Eleven years seems like a lifetime. At 32 years old, it’s in fact a full 1/3 of my lifetime. But sometimes it can seem just like yesterday. I’ve heard several people that were angry when September 11, 2001 was compared to the attacks on Pearl Harbor. But, for my generation (and at least one generation younger and several older) that’s what it is. September 11th is our “date which will live in infamy”. It’s a date that will never be the same, and it’s a date we will never forget. We all know where we were and what we were doing when we learned of the attacks in NY, Washington and Pennsylvania… and is something we will never ever forget.
I may have already shared this story on the blog, so forgive me if it’s repetitive, but this is how I experienced September 11, 2001 and the weeks that followed.

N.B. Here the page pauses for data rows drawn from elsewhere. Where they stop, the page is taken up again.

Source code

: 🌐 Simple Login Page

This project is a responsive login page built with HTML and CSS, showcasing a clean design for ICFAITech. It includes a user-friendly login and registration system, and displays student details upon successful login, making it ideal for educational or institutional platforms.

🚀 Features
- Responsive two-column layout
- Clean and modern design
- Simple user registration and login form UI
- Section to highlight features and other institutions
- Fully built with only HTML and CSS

It was my fourth year in school at NC State (also known as, Red-Shirt Junior Year). School had just started back, classes were only a few weeks old and if that weekend had not been the first football game of the season than surely the next weekend would have been. I was driving to school listening to a local morning show on the radio. As I pulled into the parking lot they made a brief mention of “a plane has crashed into one of the World Trade Center towers”.. there was no other details to report at that time, the DJ’s speculated it was a small plane, a Cessna, a Beechcraft etc, which can, and do from time to time, run into tall buildings when they fly as low as they do. Nothing else was said, they went back to playing music or cracking jokes.
I walked across campus to the student union to grab breakfast and the place is absolutely mobbed, although that was normal for that time of day. I got my food and miraculously found and empty table. At this point I noticed that the TVs in the student union, which were normally on “College TV” that showed music videos and sports highlights, were tuned to CNN. They were covering the tower that had been struck as everyone was trying to figure out what had happened. It was bigger than what it sounded like on the radio, but still some freak accident right? Right about this time, the second plane veered in and struck the second tower. There was a collective gasp in the room, followed by a deathly silence. Then the place erupted into a deafening roar as everyone started asking questions as once. “Did you see that?” “What was that?” “What the Hell just happened?”
A sense of dread began to build in my stomach. One plane could be an accident… but two? I also had a sickening feeling as it clicked into my head that hundreds of people had just died instantaneously.
The place was so crowded that someone I didn’t know had asked to share my table with me and I said sure, of course and he sat with his back turned to me watching the television, but we were chit chatting some about what in the world was going. I remember seeing the huge antenna boom on the second tower begin to rock back and forth and I said to him “It’s going to fall” and a few seconds later it collapsed and crumbled and fell to the ground. At this point is when mad panic hit the streets of everyone running trying to get away. We still had no clue what was going on but this was serious.
In the time span between the first tower collapse and the second one (I forget how long it was, 30 minutes? 40 minutes?) they switched to replays of the second plane hitting and replays of the first tower falling. At some point they went back live as the second tower collapsed in on itself and crumbled to the ground.
At this point I had to get to class so I stumbled out of the student union in a daze trying to figure out what in the world was going on. People in the classroom were openly crying, everyone was talking, no one was paying attention. People seemed angry at the professor for trying to teach… “Have you no idea what just happened?” (In his defense, he probably did not). I left that class and went on to the next, where the professor or a TA told us classes had been cancelled for the rest of the day. I went home to my apartment to find my roommates glued to the TV, also trying to figure out what was going on. Now we were getting reports of the plane that hit the Pentagon and the plane that crashed in rural Pennsylvania, which we later found out was saved by the passengers who sacrificed themselves, and was likely bound for the White House. NC State canceled classes for the rest of the week. (I believe 9-11-01 was a Tuesday, just as it is today). We sat transfixed in front of the TV trying to process something that even the smartest among us could not process. None of it made any sense, nothing at all. We would go out on the balcony (as several of us smoked back then) and notice the eerie quiet and the lack of contrails in the sky as all flights were grounded for a long time after that. It was quite bizarre to walk to classes after that with a crystal clear blue sky, not a single cloud, not even a man-made one. No planes. Weird. You don’t notice them when they are there, but you notice them when they are gone.
In the weeks and months that followed the stories came out, both on campus and on TV. People who had been in the towers on 9-10. People who had forgotten something at home and turned around, a wallet, an ID badge, something you couldn’t go to work without, and were not in the towers when it happened. The ones who made it out. The ones who stayed behind. The firemen who ran UP the stairs, while thousands were running down… the man in the wheelchair who evacuated his entire office and saved them all, but he stayed behind.
For the victims on the planes, who had nowhere to run and no way to escape. For the people in the first tower who never saw it coming. For the police, firemen, EMS, military and harbor patrol who perished and sacrificed their own lived to save others. WE WILL NEVER FORGET.